El 31 de marzo se filtraron a la red imágenes de “The Twilight Saga: Breaking Dawn” parte 1 y 2. Summit Entertainment, productora del filme y la autora de la saga, Stephenie Meyer, iniciaron una investigación a nivel internacional para localizar al hacker que presuntamente violó sus servidores y publicó las imágenes.

 

Según esas investigaciones, la responsable es Daiana Santía de Posadas, con residencia en la provincia de Misiones, Argentina.

 

Marcelo Armanini, el abogado de Daiana Santía, declaró que su cliente recibió la visita de empresas de seguridad informática vinculadas con la productora, Kroll, Inc., de forma “casi extorsiva, con graves imputaciones. Cuando finalmente se reunieron con ellos, hace dos meses, exigían con amenazas la entrega de cuestiones personales, como la entrega del disco duro de su computadora.”

 

Daiana Santía sostiene que ella realizó una búsqueda en la red, hasta que finalmente encontró las imágenes, pero que ni las guardó, ni las difundió, e inclusive, que en este momento sería incapaz de volverlo hacer, porque no tienen  los conocimientos necesarios, y que todo fue resultado de la casualidad

 

El abogado Armanini, sostiene, que en caso de existir una conducta ilegal, la jurisdicción que debe prevalecer es la argentina, y que “mientras ella no sea llamada por un tribunal y ejerza su derechos de defensa y se obtenga a través de un debido proceso una sentencia, no puede promoverse en Internet una condena anticipada como lo ha hecho la productora. La actitud de la productora ha sido totalmente intimidatoria, llegando al extremo de pasar una copia por debajo de la puerta, de una supuesta demanda en Estados Unidos, cuando esa notificación no tiene  efecto alguno".

 

Summit alega que todos sus acercamientos con Daiana fueron de buena fé, para asegurarse que ella ya no posee las imágenes y los videos, pero que al negarse a cooperar, decidieron emprender acciones legales en su contra.
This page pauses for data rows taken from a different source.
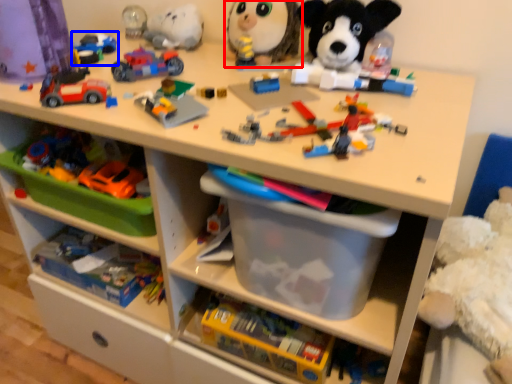
Question: Among these objects, which one is farthest to the camera, toy (highlighted by a red box) or toy (highlighted by a blue box)?

Choices:
 (A) toy
 (B) toy

Answer: (B)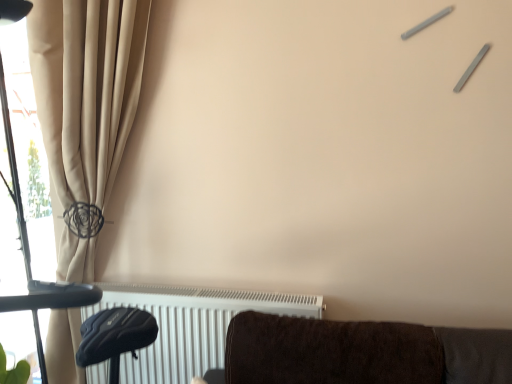
Question: Is white metallic radiator at lower center in front of or behind beige fabric curtain at left in the image?

Choices:
 (A) front
 (B) behind

Answer: (B)

Question: Is white metallic radiator at lower center spatially inside beige fabric curtain at left, or outside of it?

Choices:
 (A) outside
 (B) inside

Answer: (B)

Question: Would you say white metallic radiator at lower center is to the left or to the right of beige fabric curtain at left in the picture?

Choices:
 (A) right
 (B) left

Answer: (A)

Question: Looking at the image, does beige fabric curtain at left seem bigger or smaller compared to white metallic radiator at lower center?

Choices:
 (A) big
 (B) small

Answer: (A)

Question: From the image's perspective, is beige fabric curtain at left above or below white metallic radiator at lower center?

Choices:
 (A) above
 (B) below

Answer: (A)

Question: From their relative heights in the image, would you say beige fabric curtain at left is taller or shorter than white metallic radiator at lower center?

Choices:
 (A) short
 (B) tall

Answer: (B)

Question: Considering the relative positions of beige fabric curtain at left and white metallic radiator at lower center in the image provided, is beige fabric curtain at left to the left or to the right of white metallic radiator at lower center?

Choices:
 (A) right
 (B) left

Answer: (B)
La productora afirma que ella “confesó” en la presencia de sus abogados que había tenido acceso a los servidores y correos electrónicos de la compañía y que existe evidencia irrefutable de que de la dirección IP de la familia Santía se realizaron los accesos no autorizados. 

El asunto puede escalar a demandas en Estados Unidos y contrademandas en Argentina por difamación y acoso, pero lo primero que se deberá aclarar es la jurisdicción aplicable en este asunto, por lo que seguiremos viendo este caso en los titulares.